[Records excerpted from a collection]

────

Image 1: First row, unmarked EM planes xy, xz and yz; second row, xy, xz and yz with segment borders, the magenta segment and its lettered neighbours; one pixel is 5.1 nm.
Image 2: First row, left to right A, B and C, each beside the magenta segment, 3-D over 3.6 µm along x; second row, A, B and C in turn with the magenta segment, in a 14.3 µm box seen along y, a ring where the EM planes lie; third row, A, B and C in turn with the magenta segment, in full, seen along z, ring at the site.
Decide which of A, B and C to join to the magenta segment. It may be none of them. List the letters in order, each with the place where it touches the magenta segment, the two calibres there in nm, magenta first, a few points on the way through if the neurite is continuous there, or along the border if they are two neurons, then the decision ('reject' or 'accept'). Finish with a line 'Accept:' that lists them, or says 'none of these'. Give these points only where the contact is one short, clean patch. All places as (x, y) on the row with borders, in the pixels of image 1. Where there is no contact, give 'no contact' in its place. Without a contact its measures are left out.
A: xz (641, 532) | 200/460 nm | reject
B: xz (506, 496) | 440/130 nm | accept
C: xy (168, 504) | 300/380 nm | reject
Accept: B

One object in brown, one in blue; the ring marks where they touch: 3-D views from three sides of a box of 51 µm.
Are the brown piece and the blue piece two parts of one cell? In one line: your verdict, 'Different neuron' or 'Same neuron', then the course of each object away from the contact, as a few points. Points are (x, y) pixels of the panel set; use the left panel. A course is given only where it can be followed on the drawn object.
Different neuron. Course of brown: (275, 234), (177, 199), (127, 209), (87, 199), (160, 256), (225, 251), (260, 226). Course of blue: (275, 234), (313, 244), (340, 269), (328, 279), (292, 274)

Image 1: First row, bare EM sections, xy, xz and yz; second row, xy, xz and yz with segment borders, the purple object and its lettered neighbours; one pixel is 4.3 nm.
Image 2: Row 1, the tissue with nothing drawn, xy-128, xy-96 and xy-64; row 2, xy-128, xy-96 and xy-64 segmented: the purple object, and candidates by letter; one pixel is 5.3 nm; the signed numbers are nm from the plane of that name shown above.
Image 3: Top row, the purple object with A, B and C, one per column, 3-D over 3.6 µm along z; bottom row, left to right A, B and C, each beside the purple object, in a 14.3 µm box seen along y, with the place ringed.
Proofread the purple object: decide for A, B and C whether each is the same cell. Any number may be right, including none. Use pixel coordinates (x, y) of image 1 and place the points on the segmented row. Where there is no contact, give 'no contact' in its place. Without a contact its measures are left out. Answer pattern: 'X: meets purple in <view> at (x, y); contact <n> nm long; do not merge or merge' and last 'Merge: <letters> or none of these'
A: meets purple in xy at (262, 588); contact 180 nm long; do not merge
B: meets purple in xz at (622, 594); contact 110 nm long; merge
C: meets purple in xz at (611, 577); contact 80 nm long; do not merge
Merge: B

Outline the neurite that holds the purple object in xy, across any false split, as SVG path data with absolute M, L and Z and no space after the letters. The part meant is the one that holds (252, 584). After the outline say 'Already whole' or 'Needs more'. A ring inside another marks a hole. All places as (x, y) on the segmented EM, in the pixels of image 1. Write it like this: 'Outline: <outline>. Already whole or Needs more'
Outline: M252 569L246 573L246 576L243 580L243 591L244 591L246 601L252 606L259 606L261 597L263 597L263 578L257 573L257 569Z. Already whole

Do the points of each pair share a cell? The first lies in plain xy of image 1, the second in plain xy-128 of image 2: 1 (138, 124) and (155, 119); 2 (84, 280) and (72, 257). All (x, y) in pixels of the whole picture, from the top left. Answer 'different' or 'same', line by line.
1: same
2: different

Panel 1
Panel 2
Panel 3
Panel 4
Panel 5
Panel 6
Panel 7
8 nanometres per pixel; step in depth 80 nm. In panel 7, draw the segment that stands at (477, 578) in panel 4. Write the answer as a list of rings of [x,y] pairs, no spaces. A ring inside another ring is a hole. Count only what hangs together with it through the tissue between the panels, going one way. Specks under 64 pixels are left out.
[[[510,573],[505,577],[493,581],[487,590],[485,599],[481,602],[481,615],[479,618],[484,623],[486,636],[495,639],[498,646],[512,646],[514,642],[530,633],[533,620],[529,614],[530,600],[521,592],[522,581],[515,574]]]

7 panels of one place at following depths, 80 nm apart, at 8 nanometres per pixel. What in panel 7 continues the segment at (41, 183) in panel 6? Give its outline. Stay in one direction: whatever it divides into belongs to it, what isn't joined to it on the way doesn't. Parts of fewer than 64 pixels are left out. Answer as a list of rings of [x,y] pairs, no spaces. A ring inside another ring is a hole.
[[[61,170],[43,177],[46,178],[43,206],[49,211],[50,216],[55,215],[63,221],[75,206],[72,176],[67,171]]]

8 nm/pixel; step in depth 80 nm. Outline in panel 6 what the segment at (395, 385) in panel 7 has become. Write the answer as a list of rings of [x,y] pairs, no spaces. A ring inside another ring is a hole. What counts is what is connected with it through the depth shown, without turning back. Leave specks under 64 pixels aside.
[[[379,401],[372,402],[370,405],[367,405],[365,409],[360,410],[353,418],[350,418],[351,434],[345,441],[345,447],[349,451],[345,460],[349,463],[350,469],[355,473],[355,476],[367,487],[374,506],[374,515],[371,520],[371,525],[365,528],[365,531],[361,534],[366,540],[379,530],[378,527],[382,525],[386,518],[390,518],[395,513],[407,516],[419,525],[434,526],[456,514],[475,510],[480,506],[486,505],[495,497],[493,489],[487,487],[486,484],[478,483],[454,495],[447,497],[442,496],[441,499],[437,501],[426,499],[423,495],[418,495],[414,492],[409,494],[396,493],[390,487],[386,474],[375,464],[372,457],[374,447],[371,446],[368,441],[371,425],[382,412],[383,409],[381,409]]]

────

Exercise aim |
Work out how many lines in the data above hold the word "seen". Reply with nothing but the count.

Problem solution |
2